#### Text for analysis:
Federal and state agencies are hoping to regulate an industrial poison responsible for perhaps 100,000 deaths per year in the United States.
The poison is produced by mixing certain liquid organic chemicals with industrial catalysts such as platinum or palladium to alter the chemical bonds. The altered version takes on a solidified form useful for industry but, apparently, deadly for humans.
Like asbestos, these chemicals were once heralded for their copious beneficial properties, and they found their way into everyday products. Removing these poisons from the environment will take great political will, encountered by resistance from industry every step of the way.
You wouldn't think that regular folks would object to banning such a harmful class of chemicals, but they do. We're talking about trans fats, created in laboratories, like a Frankenstein monster, in an attempt to make a better dietary fat out of plant oils by zapping them with energy.

#### What you have to do:
Translate this sentence from the text about trans fats into Spanish: "The poison is produced by mixing certain liquid organic chemicals with industrial catalysts such as platinum or palladium to alter the chemical bonds."

Transcribed page contents:
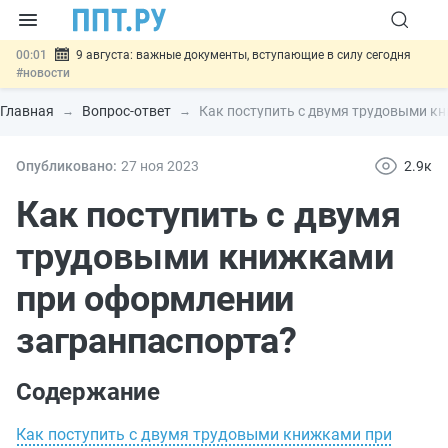
00:01
9 августа: важные документы, вступающие в силу сегодня
#новости
07.08
Подписан закон о блокировке продажи опасных товаров через
«Честный знак»
#новости
Главная
Вопрос-ответ
Как поступить с двумя трудовыми к
07.08
Дистанционную работу беременных пропишут в ТК РФ
#новости
07.08
Госпошлину за устранение ошибок в документах предлагают
Опубликовано:
27 ноя
2023
2.9к
отменить
#новости
07.08
Важно
Разработают единые критерии трудовых и ГПХ-
Как поступить с двумя
отношений
#новости
трудовыми книжками
при оформлении
загранпаспорта?
Содержание
Как поступить с двумя трудовыми книжками при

#### Response:
El veneno se produce mezclando ciertos productos químicos orgánicos líquidos con catalizadores industriales como el platino o el paladio para alterar los enlaces químicos.